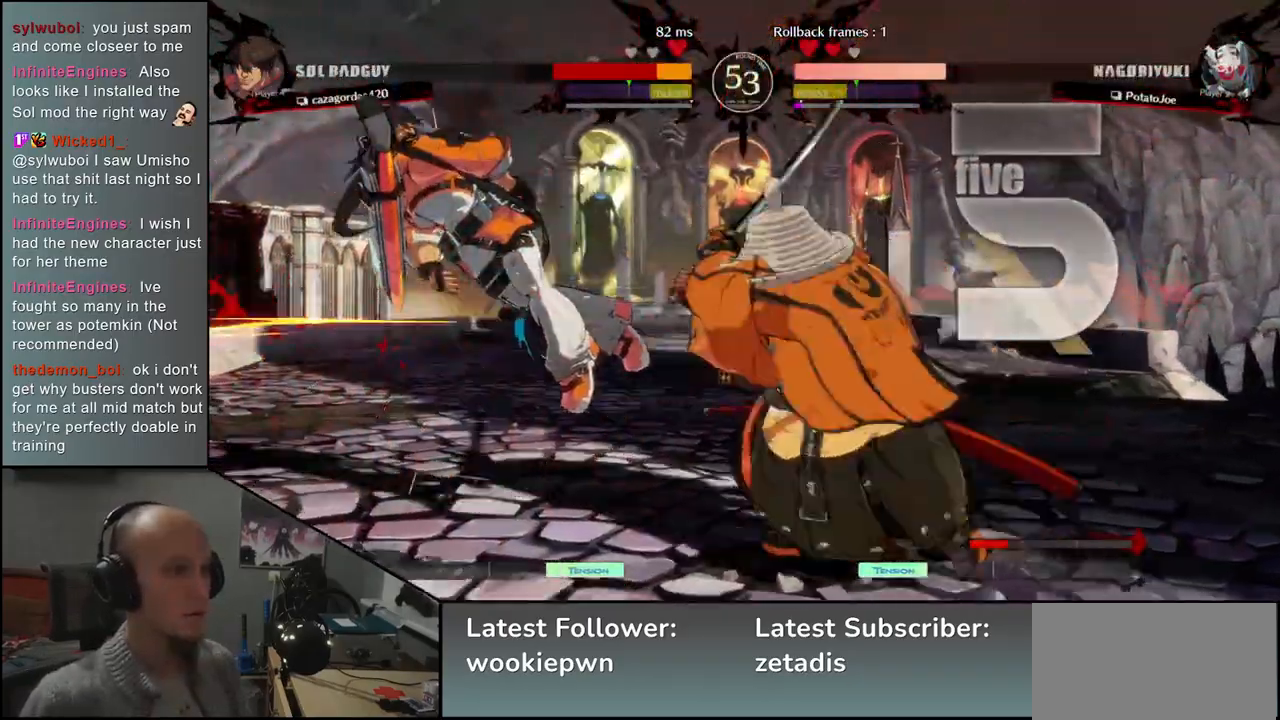
{"dt_ms": 500, "buttons": ["TRIANGLE"], "left_stick": "center", "events": [[100, "TRIANGLE", "up"], [233, "TRIANGLE", "down"], [317, "TRIANGLE", "up"], [433, "TRIANGLE", "down"]]}
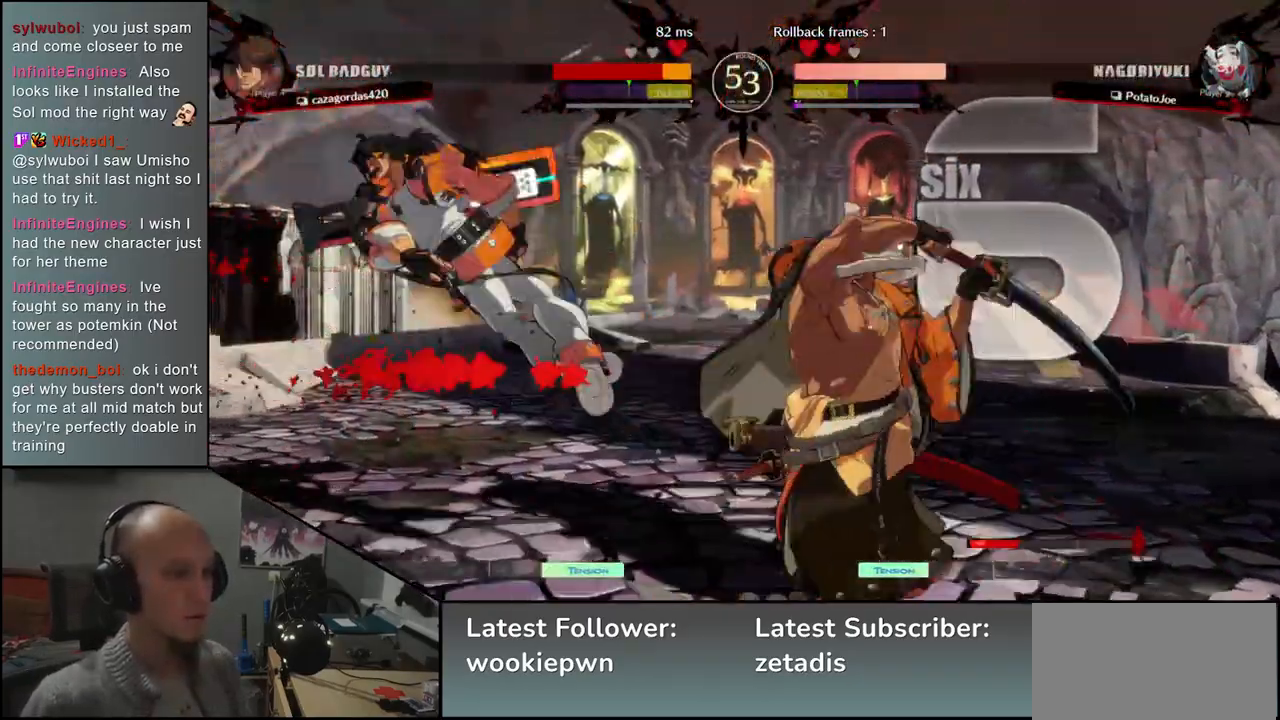
{"dt_ms": 500, "buttons": [], "left_stick": "center", "events": [[33, "TRIANGLE", "up"], [133, "TRIANGLE", "down"], [233, "TRIANGLE", "up"]]}
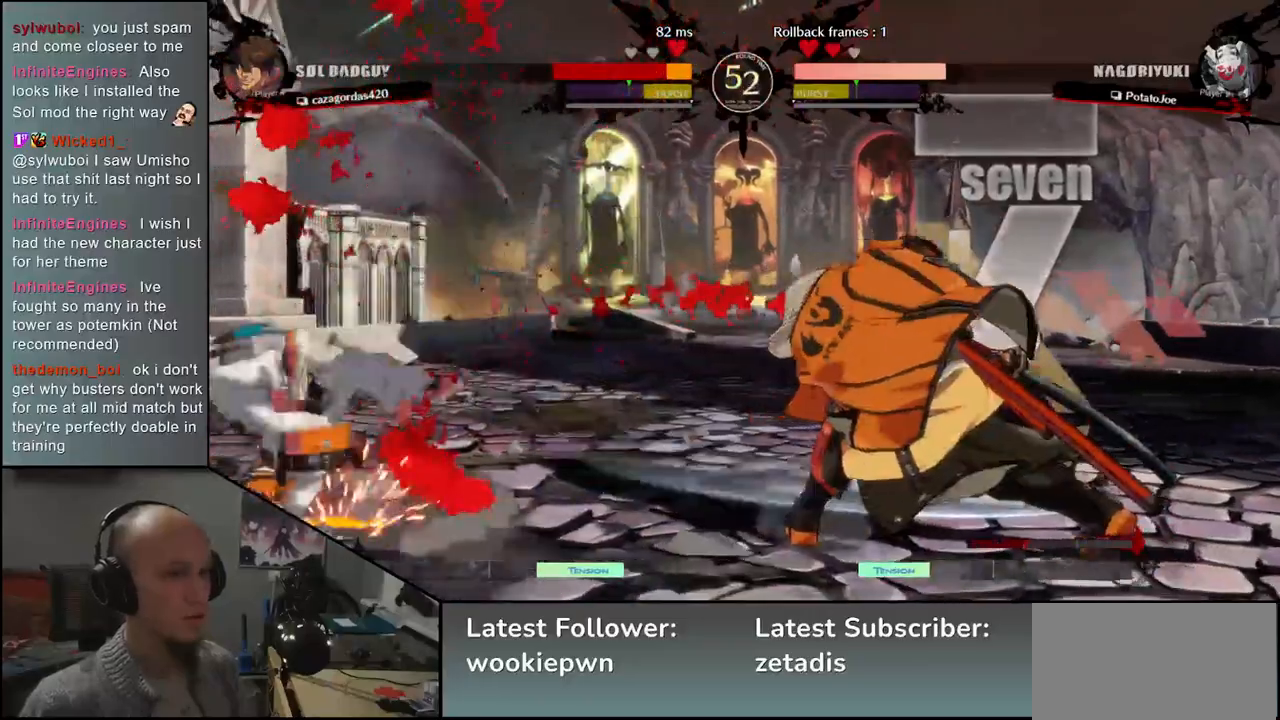
{"dt_ms": 500, "buttons": [], "left_stick": "center", "events": []}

| Task objective |
Return the listing above verbatim and exclude every picture.

| Exercise result |
{"dt_ms": 500, "buttons": ["TRIANGLE"], "left_stick": "center", "events": [[100, "TRIANGLE", "up"], [233, "TRIANGLE", "down"], [317, "TRIANGLE", "up"], [433, "TRIANGLE", "down"]]}
{"dt_ms": 500, "buttons": [], "left_stick": "center", "events": [[33, "TRIANGLE", "up"], [133, "TRIANGLE", "down"], [233, "TRIANGLE", "up"]]}
{"dt_ms": 500, "buttons": [], "left_stick": "center", "events": []}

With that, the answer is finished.